Can Transformers Learn Causality? Part 1: The Case For
Last time I wrote about whether transformers can escape the Lucas Critique — the idea that models trained on historical correlations fail when policy changes the underlying system.
That post raised a deeper question: Can transformers learn causal structure at all, or are they just very good at pattern matching?
Two recent papers make a surprisingly strong case that yes, they can.
The Theoretical Argument
Nichani, Damian, and Lee tackled this mathematically in "How Transformers Learn Causal Structure with Gradient Descent."
Their setup: train a simplified two-layer transformer on sequences with latent causal structure. Then prove what the model actually learns.
The key finding: the gradient of the attention matrix encodes mutual information between tokens. Through the data processing inequality, this lets the model identify edges in the causal graph.
In plain English: when you train a transformer with gradient descent, the attention mechanism doesn't just learn correlations. It learns which variables are causally connected to which.
As a special case, they showed that transformers learning from Markov chains develop "induction heads" — a mechanism that recognizes when pattern A followed by B predicts B will follow A again. This isn't memorization. It's learning the generative structure.
The Empirical Evidence
Garg, Tsipras, Liang, and Valiant asked a simpler question in "What Can Transformers Learn In-Context?"

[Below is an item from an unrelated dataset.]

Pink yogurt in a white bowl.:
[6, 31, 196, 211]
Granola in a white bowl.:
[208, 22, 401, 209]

They trained transformers from scratch on various function classes — linear functions, sparse linear functions, two-layer neural networks, decision trees — and tested whether the models could learn new instances purely from in-context examples.
The results: transformers matched the performance of optimal least squares estimators.
Even more impressive: the models worked under distribution shift. Train on one distribution, test on another, and performance held. This suggests something more robust than curve-fitting.
What This Means
If these papers were the whole story, we could declare victory. Transformers can learn causal structure. Theory proves it's possible. Experiments show it happens.
But they're not the whole story.
Next time I'll cover the paper that complicates this picture — research showing that even when transformers appear to understand, their world models are "far less coherent than they appear."
The answer to "can transformers learn causality?" turns out to be: yes, but with caveats that matter.